Hermanos y hermanas, la invitación de Jesús a ser luz del mundo es clara. Nosotros, que somos sus discípulos, estamos llamados a brillar como una ciudad puesta en lo alto, como un candelero cuya llama no tiene que apagarse. En otras palabras, antes de preocuparnos por las tinieblas que nos rodean, antes de esperar que algo a nuestro alrededor se aclare, se nos exige brillar, iluminar, con nuestra vida y con nuestras obras, la ciudad, las aldeas y los lugares donde vivimos, las personas que tratamos, las actividades que llevamos adelante. El Señor nos da la fuerza para ello, la fuerza de ser luz en Él, para todos; porque todos tienen que poder ver nuestras obras buenas y, viéndolas -nos recuerda Jesús-, se abrirán con asombro a Dios y le darán gloria (cf. v. 16). Si vivimos como hijos y hermanos en la tierra, la gente descubrirá que tiene un Padre en los cielos. A nosotros, por tanto, se nos pide que ardamos de amor. No vaya a suceder que nuestra luz se apague, que desaparezca de nuestra vida el oxígeno de la caridad, que las obras del mal quiten aire puro a nuestro testimonio. Esta tierra, hermosísima y martirizada, necesita la luz que cada uno de ustedes tiene, o mejor, la luz que cada uno de ustedes es.

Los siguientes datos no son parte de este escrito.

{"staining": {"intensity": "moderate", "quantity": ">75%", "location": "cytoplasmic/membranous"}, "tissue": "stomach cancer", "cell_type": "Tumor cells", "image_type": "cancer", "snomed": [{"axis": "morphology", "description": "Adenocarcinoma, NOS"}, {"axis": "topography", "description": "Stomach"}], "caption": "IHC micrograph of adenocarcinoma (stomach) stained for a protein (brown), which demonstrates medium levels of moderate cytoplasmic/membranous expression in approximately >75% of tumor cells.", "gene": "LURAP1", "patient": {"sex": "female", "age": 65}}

Queridos hermanos y hermanas, les deseo que sean sal que se esparce y se disuelve con generosidad para dar sabor a Sudán del Sur con el gusto fraterno del Evangelio; que sean comunidades cristianas luminosas que, como ciudades puestas en lo alto, irradien una luz de bien a todos y muestren que es hermoso y posible vivir la gratuidad, tener esperanza, construir todos juntos un futuro reconciliado. Estoy con ustedes y les deseo que experimenten la alegría del Evangelio, el sabor y la luz que el Señor, «el Dios de la paz» (Flp 4,9), el «Dios de todo consuelo» (2 Co 1,3), quiere infundir en cada uno de ustedes.